§ **Exercise tasks**
1. According to the Pentafour article, what turnover did the company achieve during 1998-99?
2. Show every line of the records that contains the string "shown".

§ **Document section**

::::::::::

A lot of business restructuring is going on now at Pentafour Software and Exports Limited, the world's third largest multimedia major. For just some time ago, in an attempt to recast itself as a global multimedia leader, PSEL transferred its software business division as a going concern to its group company, Pentafour Communications Limited.

Email this story to a friend. Recently, the Roncarelli survey, the benchmark annual report of the computer animation industry, ranked Pentafour the third largest and best multi-media company in the world, the number one and two ranks being Lucas Digital/ ILM, USA and Disney Studios, USA, respectively.

Pentafour is the only Asian infotech company to be rated by the Roncarelli report, which praised the company's quality of performance, richness of infrastructure, credibility of the corporate, the turnaround time, the upgradation and usage of the state-of-the-art technology.

Formed in 1991, PSEL has become one of the names to reckon with in the Indian infotech industry. During 1998-99, the company achieved a turnover of Rs 5,308 million with a net profit of Rs 1,191 million.

As the millennium draws to a close, Pentafour is clearly focusing on its core business -- multimedia -- for which it has few competitors in the country. But the potential of multimedia, particularly in India, is immense. As the producer of the largest number of films in the world, India has a good stock of people-engineers, artists and CAD professionals-who can understand the business faster.

In the new year, Pentafour's thrust is to be on e-commerce, e-business, extended ERP, supply chain solutions, photo-realistic virtual humans in entertainment, multi-lingual lip-synching, high-speed rendering procedures, and seamless integration of 2D and 3D images. A full-fledged research and development is also on in the company in the areas of image processing, CD titles on the Internet, on-line training through cable television, web browsing through television, Internet phone and multi-part movies.

::::::::::

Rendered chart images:
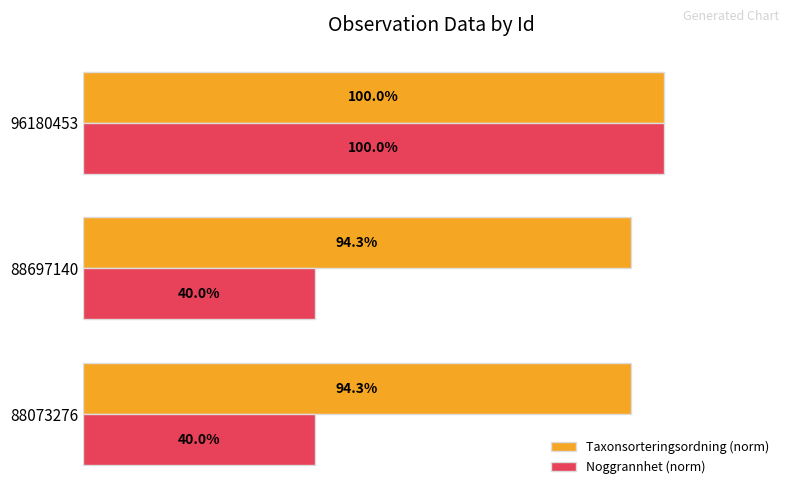

Which series has the widest spread of values?

Noggrannhet (norm)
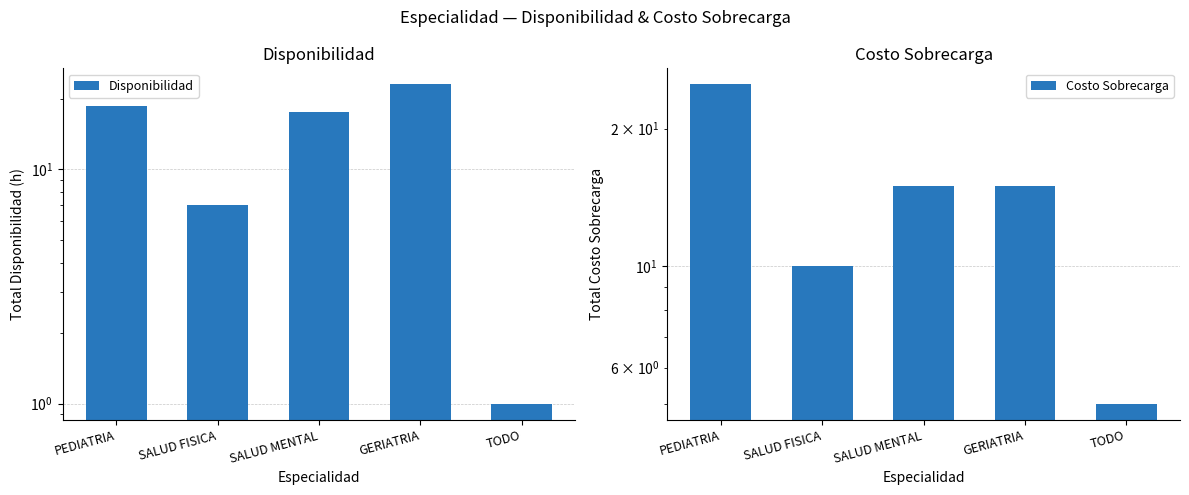

At which category does the chart reach its minimum across all series?

TODO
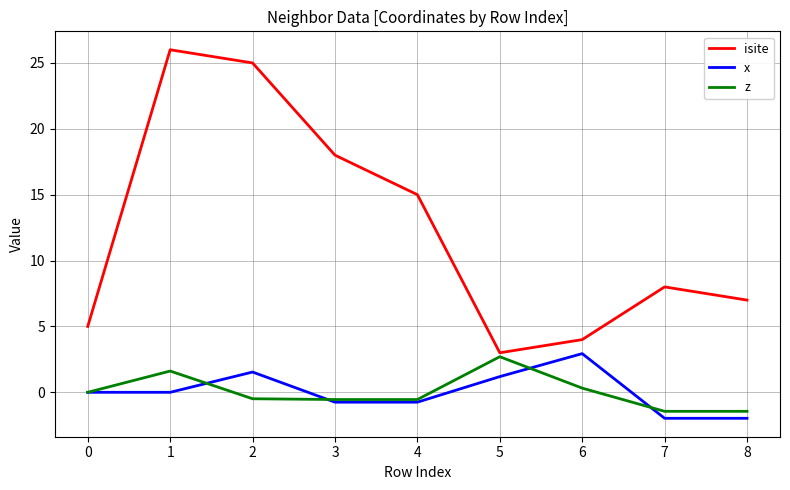

Is this an area chart (filled region under the line)?

No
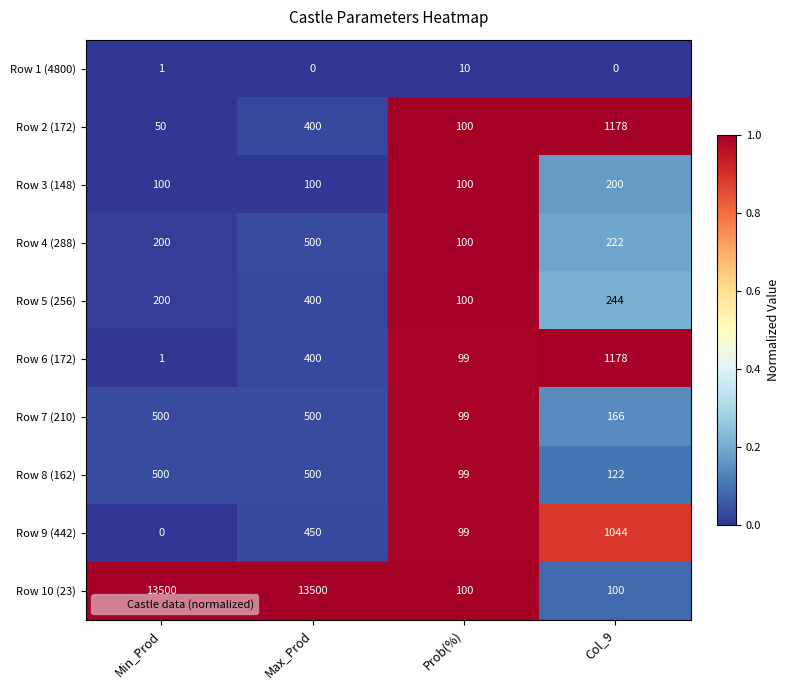

At which category is the sum across all series the highest?

Max_Prod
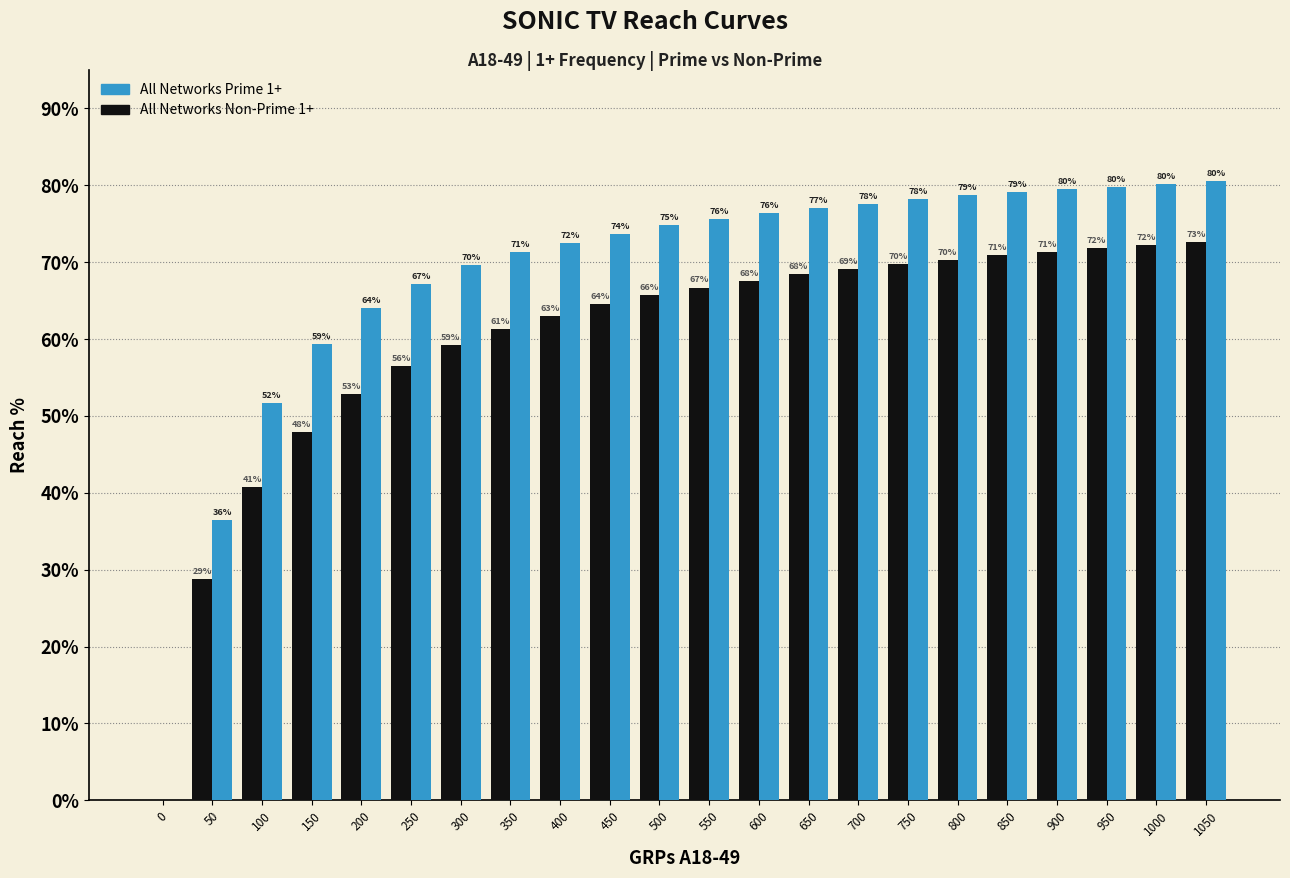

What is the highest value of the All Networks Non-Prime 1+ series?

72.6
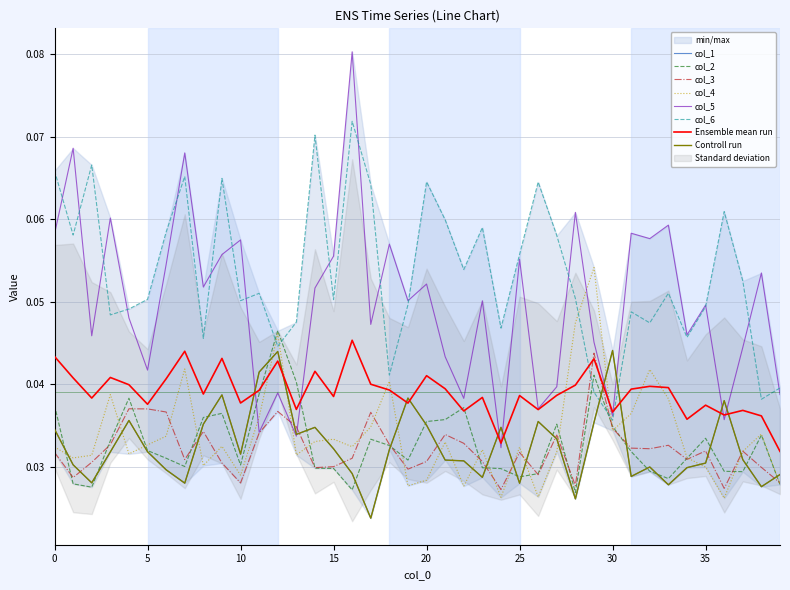

Between 28 and 33, which series saw the biggest shift?

col_4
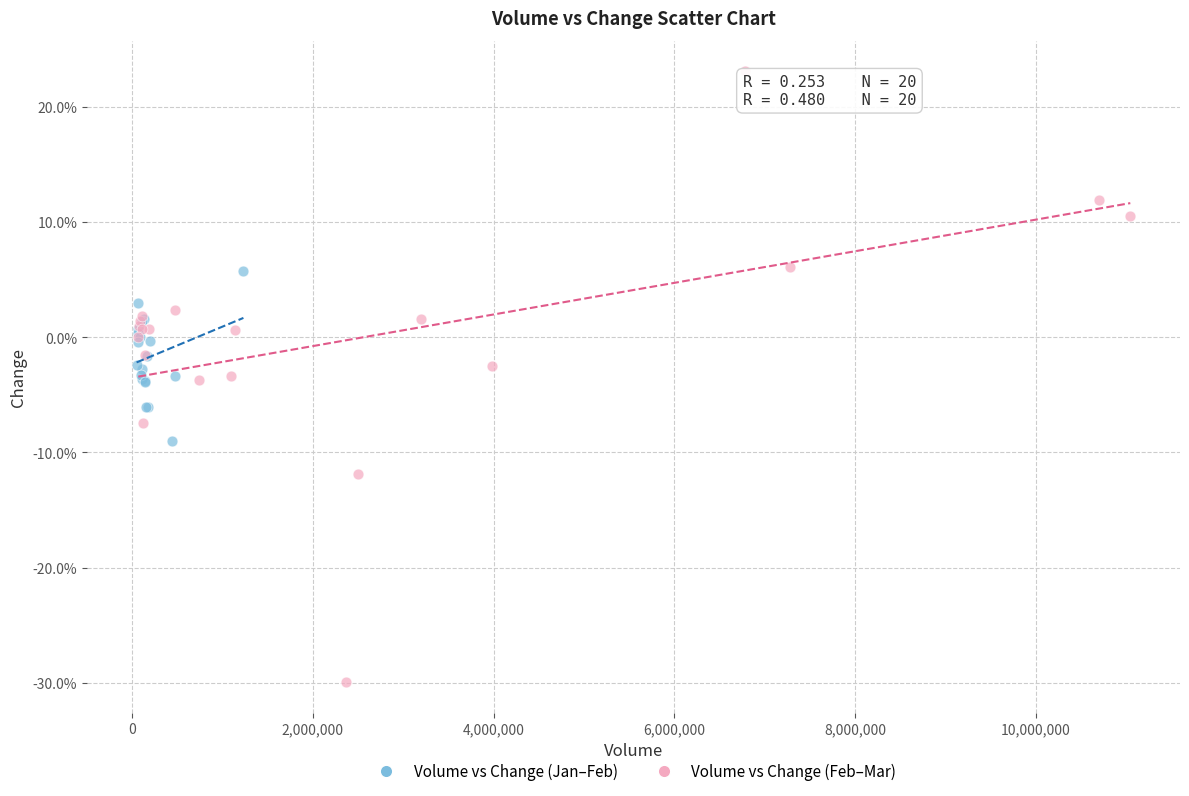

Which series reaches the maximum Y coordinate?

Volume vs Change (Feb–Mar)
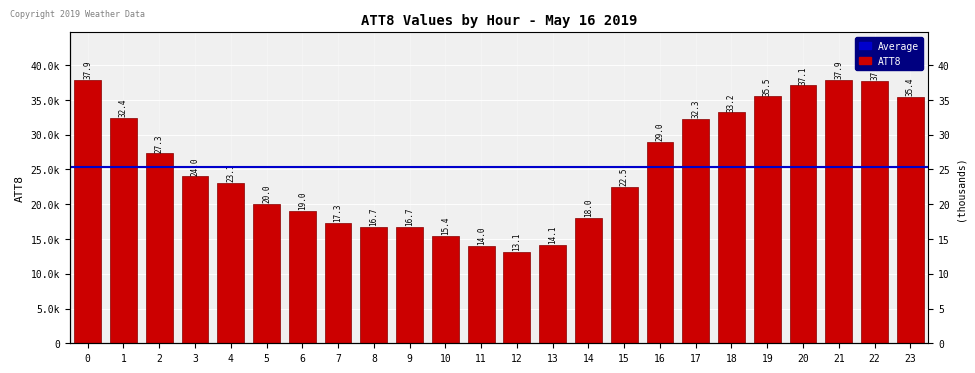

What is the maximum value shown in the chart?

37900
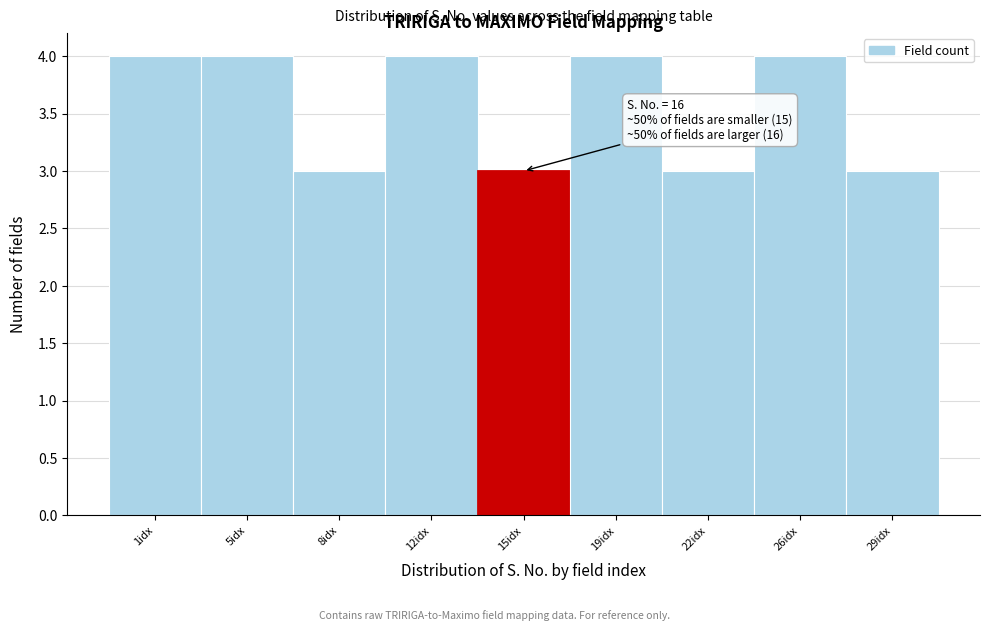

Reading left to right, transcribe all the data shown in this chart.

4	4	3	4	3	4	3	4	3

::::::::::

§ **Answers to each task**
1. Rs 5,308 million.

2.
What is the maximum value shown in the chart?
Reading left to right, transcribe all the data shown in this chart.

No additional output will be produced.